Colombia’s FARC rebels said Friday that they will suspend their campaign for the first elections since the group’s demobilization last year.
According to the guerrillas, they need better security guarantees after multiple of their campaign events were suspended amid fierce protests.
Campaign workers in several cities have received death threats, according to the FARC. Campaign rallies throughout Colombia were canceled after angry mobs threw bottles and rocks at former guerrilla leaders.
The FARC will take legal steps against the hard-right Democratic Center party that “sponsored” and “promoted” the “violent manifestations,” according to the former guerrillas.
The political party of former President Alvaro Uribe has opposed the peace process with the former guerrillas that seeks to end armed conflict and political violence that has battered Colombia for more than half a century.

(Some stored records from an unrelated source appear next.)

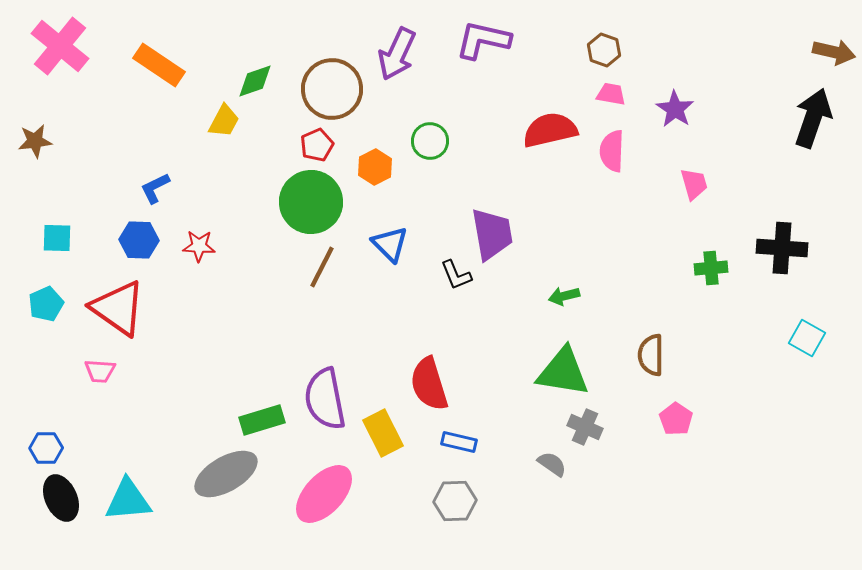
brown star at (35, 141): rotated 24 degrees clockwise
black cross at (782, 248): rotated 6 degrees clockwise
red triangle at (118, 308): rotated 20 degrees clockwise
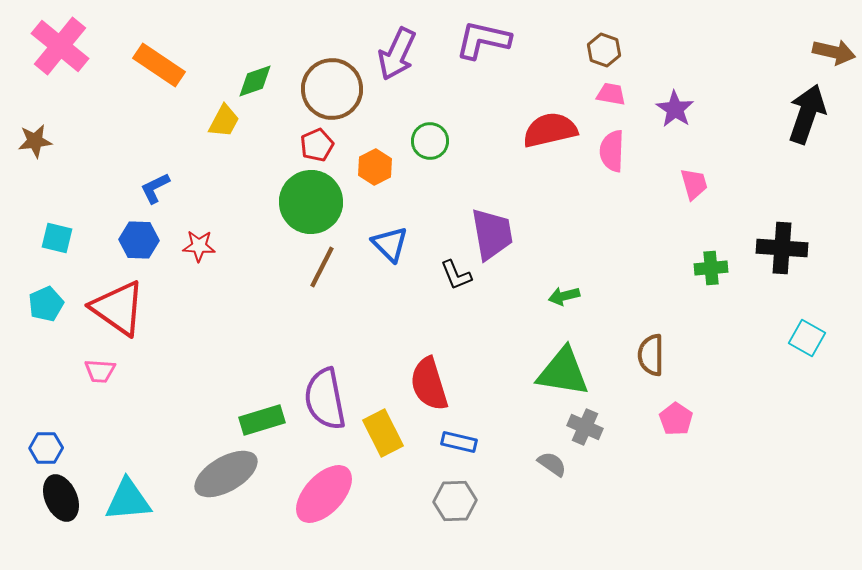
black arrow at (813, 118): moved 6 px left, 4 px up
cyan square at (57, 238): rotated 12 degrees clockwise
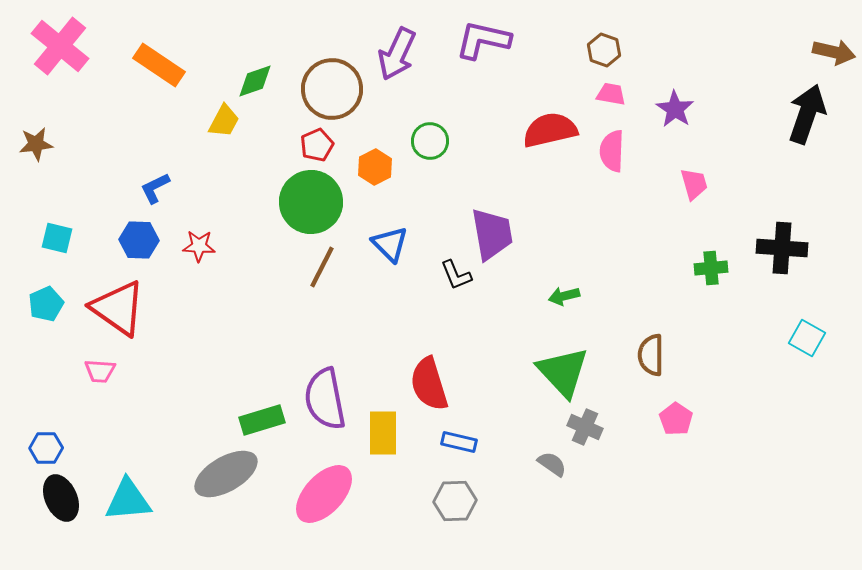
brown star at (35, 141): moved 1 px right, 3 px down
green triangle at (563, 372): rotated 38 degrees clockwise
yellow rectangle at (383, 433): rotated 27 degrees clockwise
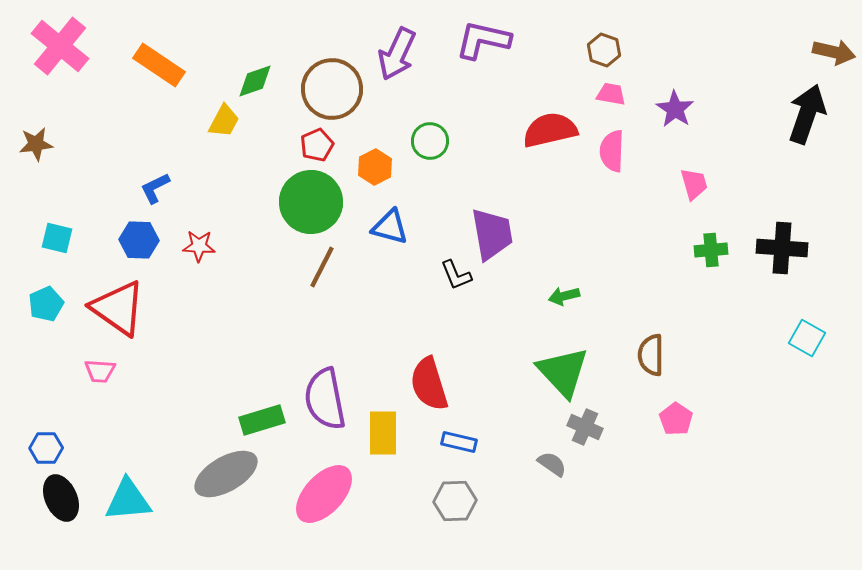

“The right to protest cannot be used as an argument to justify acts or behavior deemed criminal by the Colombian justice system,” the former guerrillas said.
We call on all political parties and movements … to agree on the rules of fair play for the current electoral campaign, where arguments, ideas and proposals prevail over verbal aggression and physical violence.
FARC
The FARC called on its own supporters, many of whom were in arms until last year, “not to be provoked” and “maintain calm.”
The former guerrillas were guaranteed 10 congressional seats as part of a 2016 peace deal with the government, but can obtain more seats through regular votes.
Their political participation was the guerrillas’ main demands to agree to demobilize.
A transitional justice tribunal will being hearings later this year in an attempt to seek justice for the millions of victims left by the armed conflict that began in 1964.
Colombia’s political history has been plagued by partisan violence, initially between liberals and conservatives and later between the country’s ruling class and the communist rebels.